-- Your assignment --
A bare number is the expected answer: the count of lines in the data holding "является".

-- Dataset records --
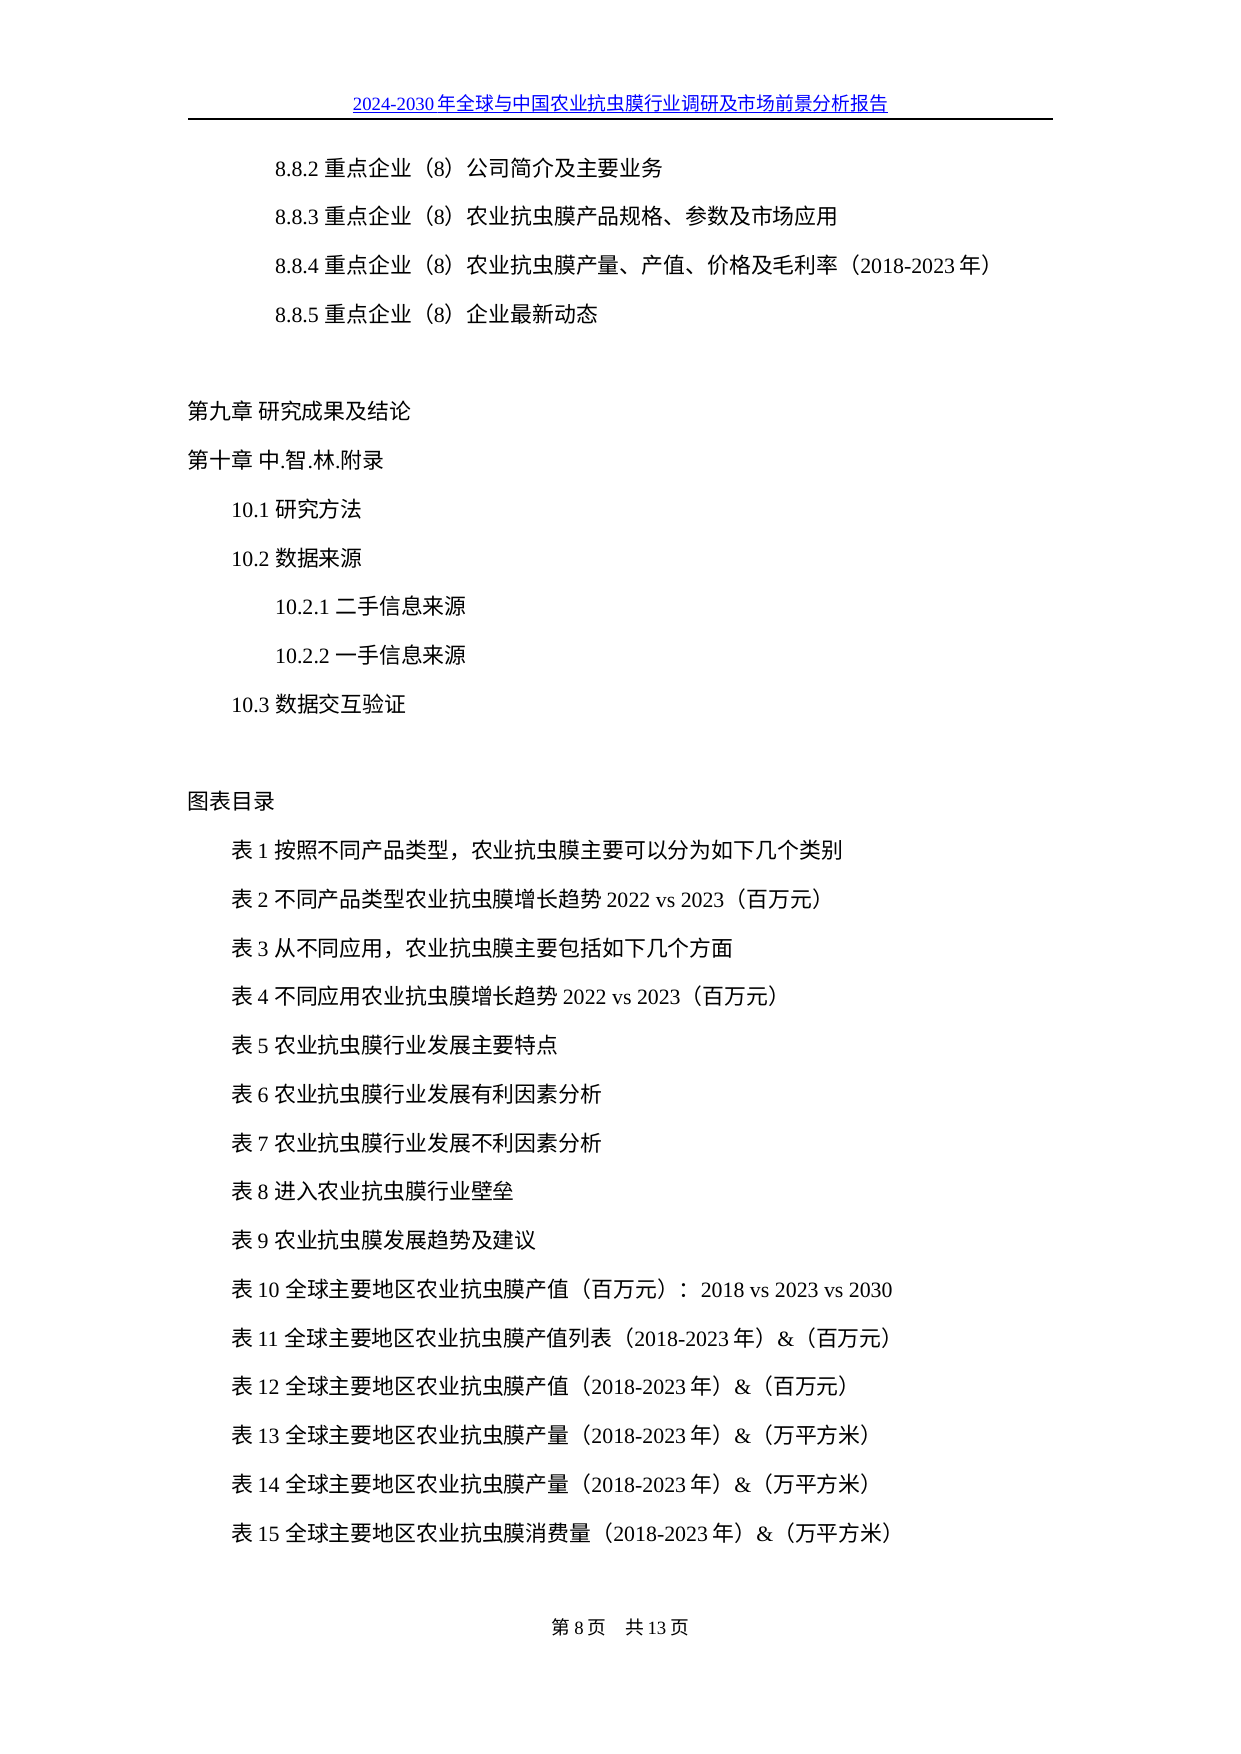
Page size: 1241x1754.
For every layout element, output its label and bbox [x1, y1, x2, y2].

text [187, 150, 1053, 1548]
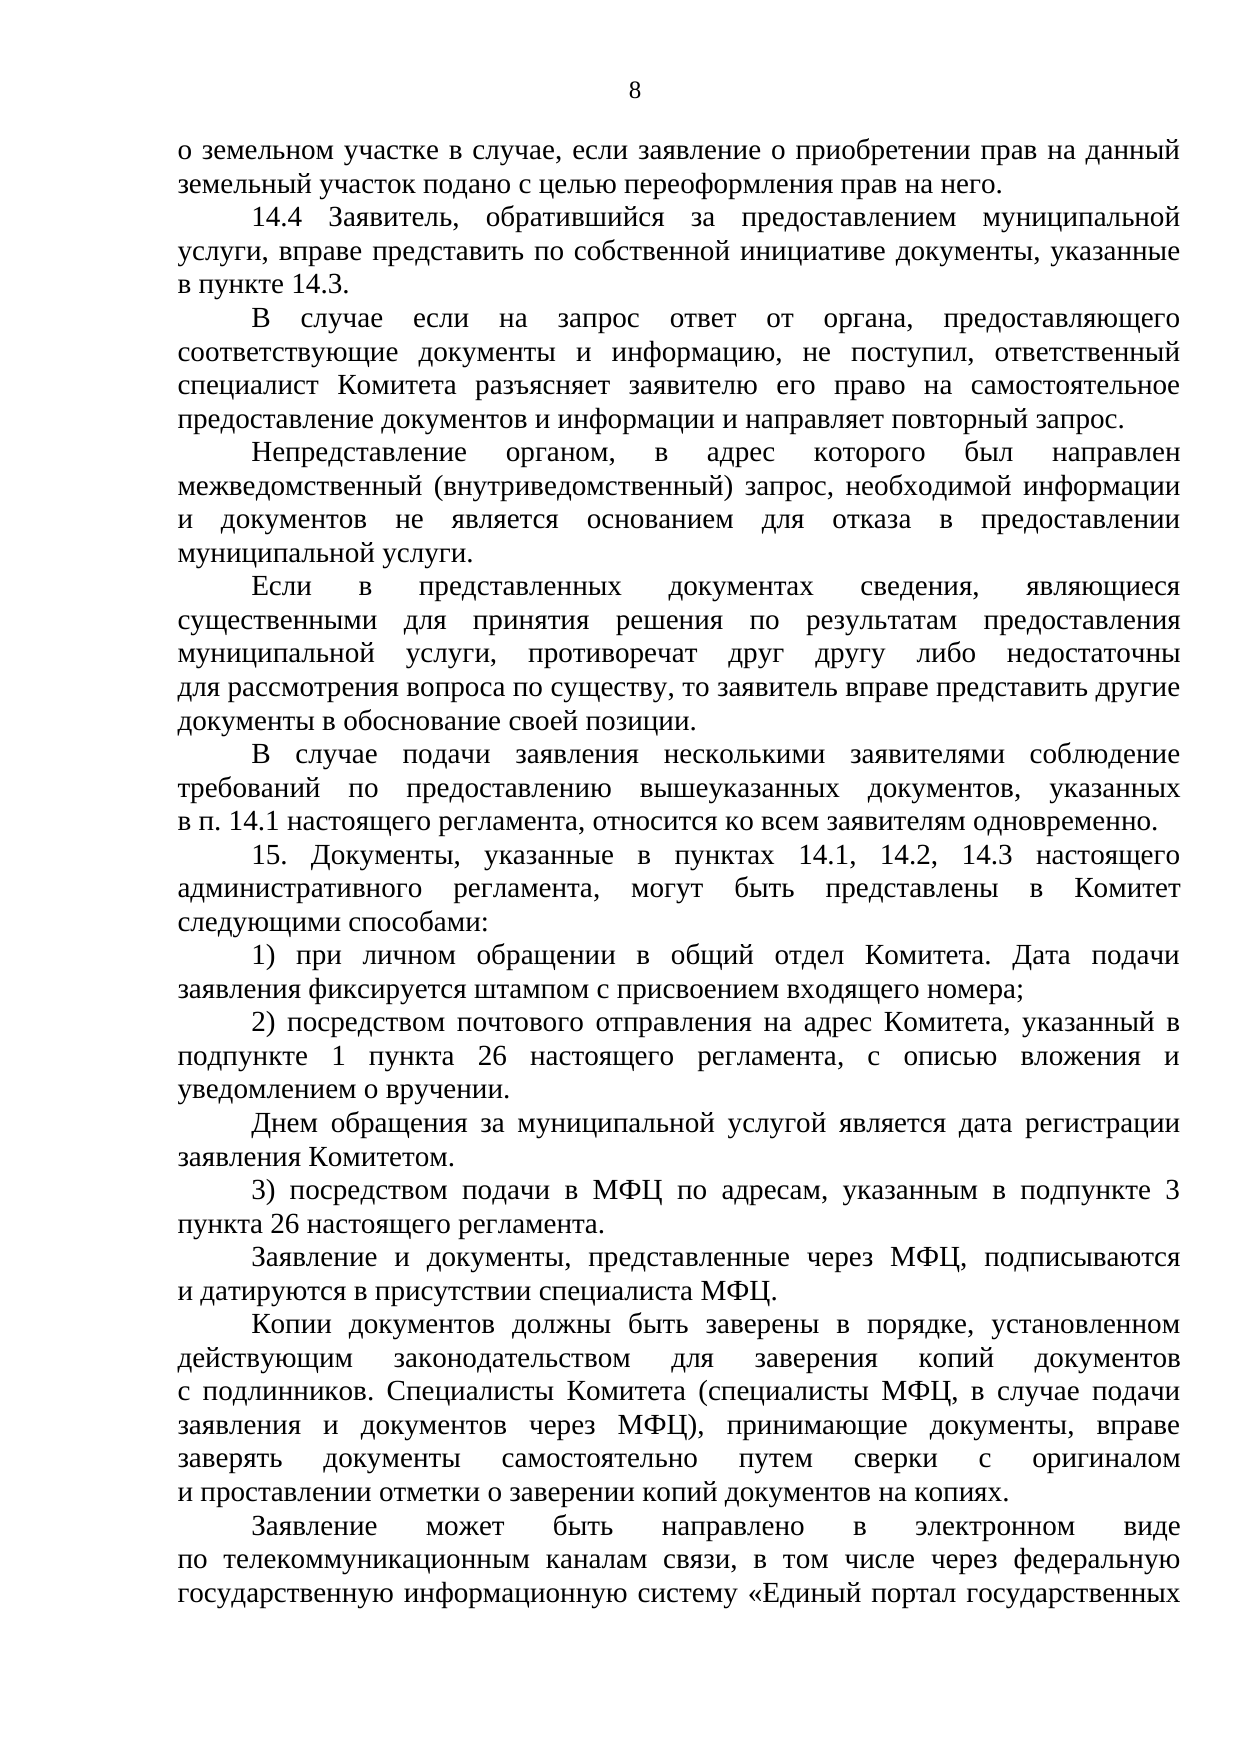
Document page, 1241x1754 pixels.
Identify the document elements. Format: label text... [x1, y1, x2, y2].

text 15. Документы, указанные в пунктах 14.1, 14.2, 14.3 настоящего административного регламента, могут быть представлены в Комитет следующими способами: [177, 837, 1181, 937]
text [177, 1508, 1181, 1608]
text 2) посредством почтового отправления на адрес Комитета, указанный в подпункте 1 пункта 26 настоящего регламента, с описью вложения и уведомлением о вручении. [177, 1004, 1181, 1105]
text Если в представленных документах сведения, являющиеся существенными для принятия решения по результатам предоставления муниципальной услуги, противоречат друг другу либо недостаточны для рассмотрения вопроса по существу, то заявитель вправе представить другие документы в обоснование своей позиции. [177, 568, 1181, 736]
text 14.4 Заявитель, обратившийся за предоставлением муниципальной услуги, вправе представить по собственной инициативе документы, указанные в пункте 14.3. [177, 199, 1181, 300]
text Заявление и документы, представленные через МФЦ, подписываются и датируются в присутствии специалиста МФЦ. [177, 1239, 1181, 1306]
text Днем обращения за муниципальной услугой является дата регистрации заявления Комитетом. [177, 1105, 1181, 1172]
text В случае если на запрос ответ от органа, предоставляющего соответствующие документы и информацию, не поступил, ответственный специалист Комитета разъясняет заявителю его право на самостоятельное предоставление документов и информации и направляет повторный запрос. [177, 300, 1181, 434]
text 3) посредством подачи в МФЦ по адресам, указанным в подпункте 3 пункта 26 настоящего регламента. [177, 1172, 1181, 1239]
text Непредставление органом, в адрес которого был направлен межведомственный (внутриведомственный) запрос, необходимой информации и документов не является основанием для отказа в предоставлении муниципальной услуги. [177, 434, 1181, 568]
text 1) при личном обращении в общий отдел Комитета. Дата подачи заявления фиксируется штампом с присвоением входящего номера; [177, 937, 1181, 1004]
text В случае подачи заявления несколькими заявителями соблюдение требований по предоставлению вышеуказанных документов, указанных в п. 14.1 настоящего регламента, относится ко всем заявителям одновременно. [177, 736, 1181, 837]
text Копии документов должны быть заверены в порядке, установленном действующим законодательством для заверения копий документов с подлинников. Специалисты Комитета (специалисты МФЦ, в случае подачи заявления и документов через МФЦ), принимающие документы, вправе заверять документы самостоятельно путем сверки с оригиналом и проставлении отметки о заверении копий документов на копиях. [177, 1306, 1181, 1508]
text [177, 132, 1181, 199]
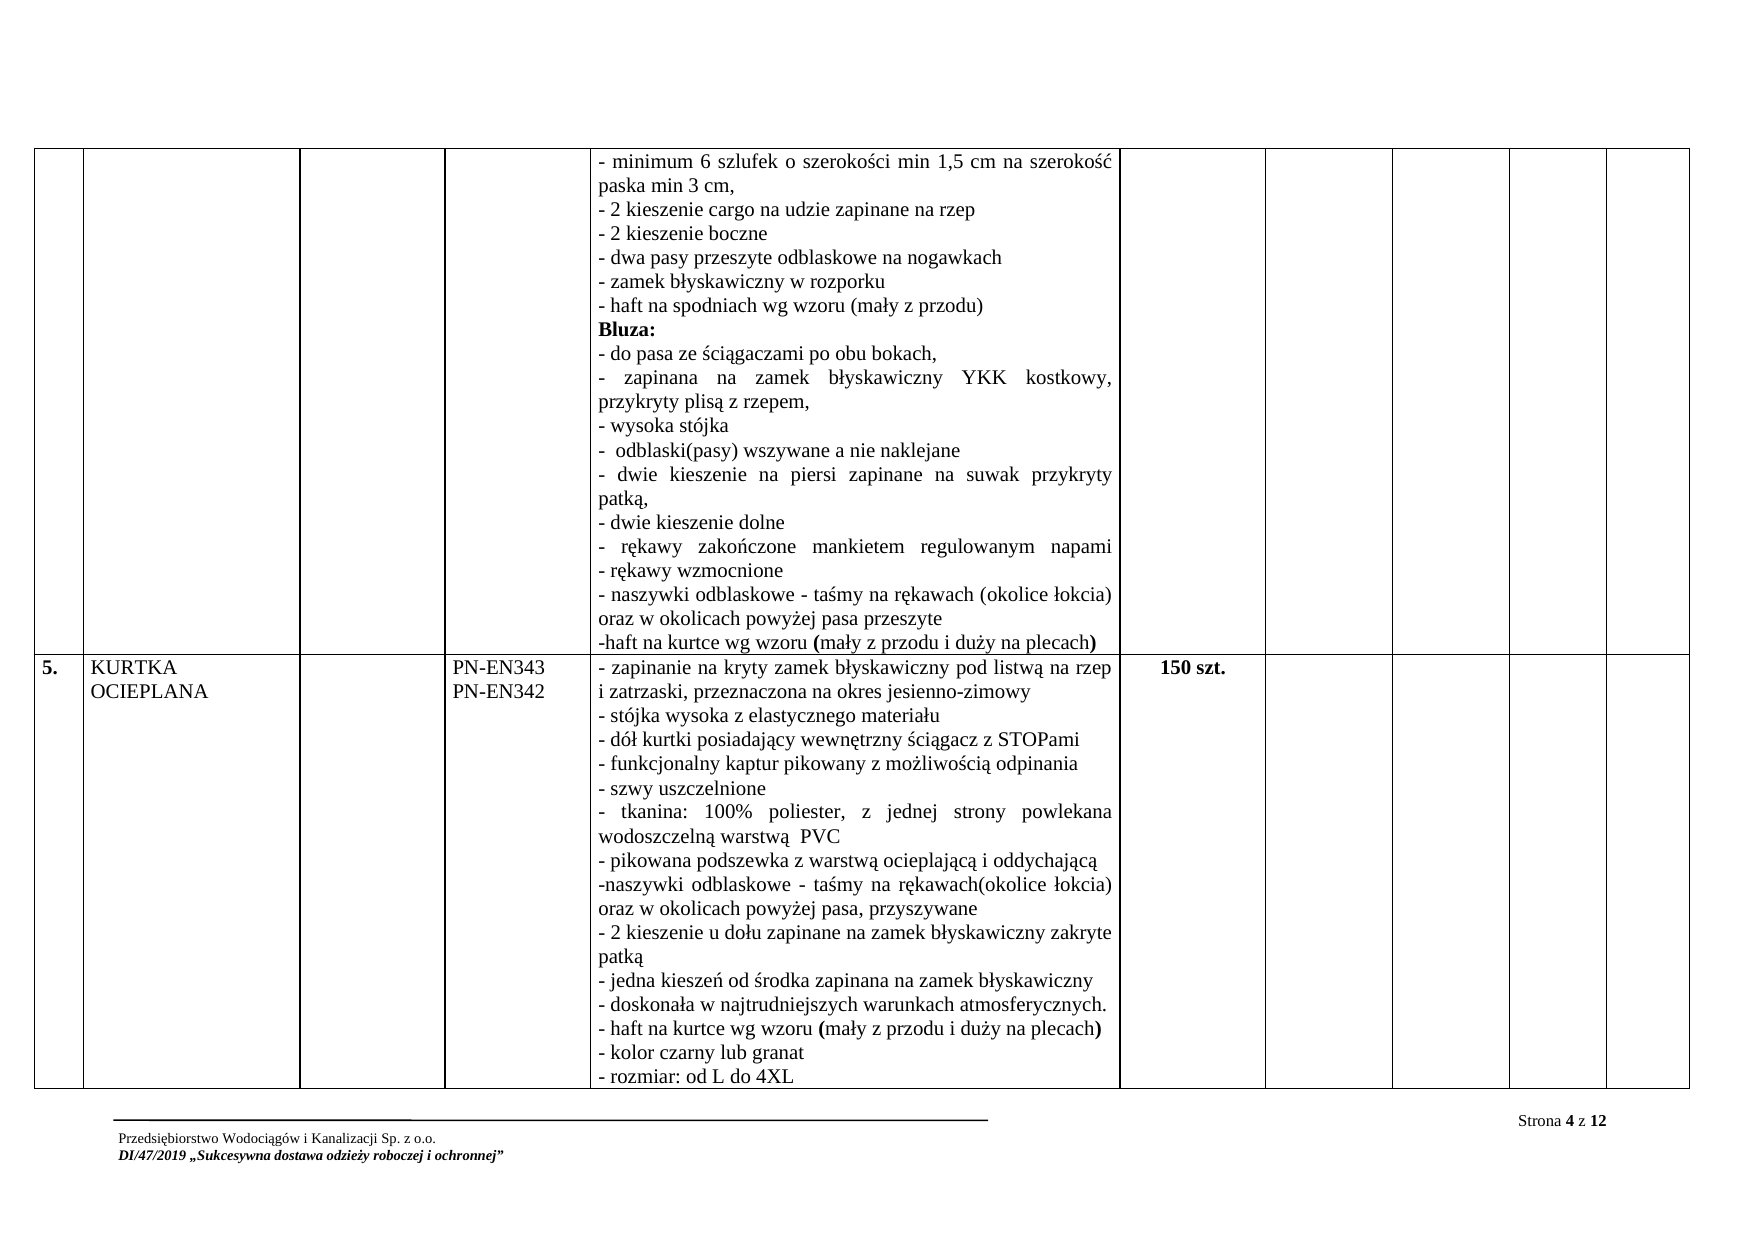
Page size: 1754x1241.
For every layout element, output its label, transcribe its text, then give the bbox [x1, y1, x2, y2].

table_cell PN-EN343 PN-EN342 [446, 655, 590, 1088]
table_cell [301, 655, 444, 1088]
table_cell [1607, 149, 1689, 654]
table_cell [1393, 655, 1509, 1088]
table_cell [1266, 655, 1392, 1088]
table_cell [1121, 149, 1265, 654]
table_cell - zapinanie na kryty zamek błyskawiczny pod listwą na rzep i zatrzaski, przeznaczona na okres jesienno-zimowy - stójka wysoka z elastycznego materiału - dół kurtki posiadający wewnętrzny ściągacz z STOPami - funkcjonalny kaptur pikowany z możliwością odpinania - szwy uszczelnione - tkanina: 100% poliester, z jednej strony powlekana wodoszczelną warstwą PVC - pikowana podszewka z warstwą ocieplającą i oddychającą -naszywki odblaskowe - taśmy na rękawach(okolice łokcia) oraz w okolicach powyżej pasa, przyszywane - 2 kieszenie u dołu zapinane na zamek błyskawiczny zakryte patką - jedna kieszeń od środka zapinana na zamek błyskawiczny - doskonała w najtrudniejszych warunkach atmosferycznych. - haft na kurtce wg wzoru (mały z przodu i duży na plecach) - kolor czarny lub granat - rozmiar: od L do 4XL [591, 655, 1119, 1088]
table_cell [301, 149, 444, 654]
table_cell KURTKA OCIEPLANA [84, 655, 299, 1088]
table_cell [1510, 149, 1606, 654]
table_cell 150 szt. [1121, 655, 1265, 1088]
table_cell [1607, 655, 1689, 1088]
table_cell [1510, 655, 1606, 1088]
table_cell 5. [35, 655, 83, 1088]
table_cell [1266, 149, 1392, 654]
table_cell [1393, 149, 1509, 654]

-- Solution to this exercise --
2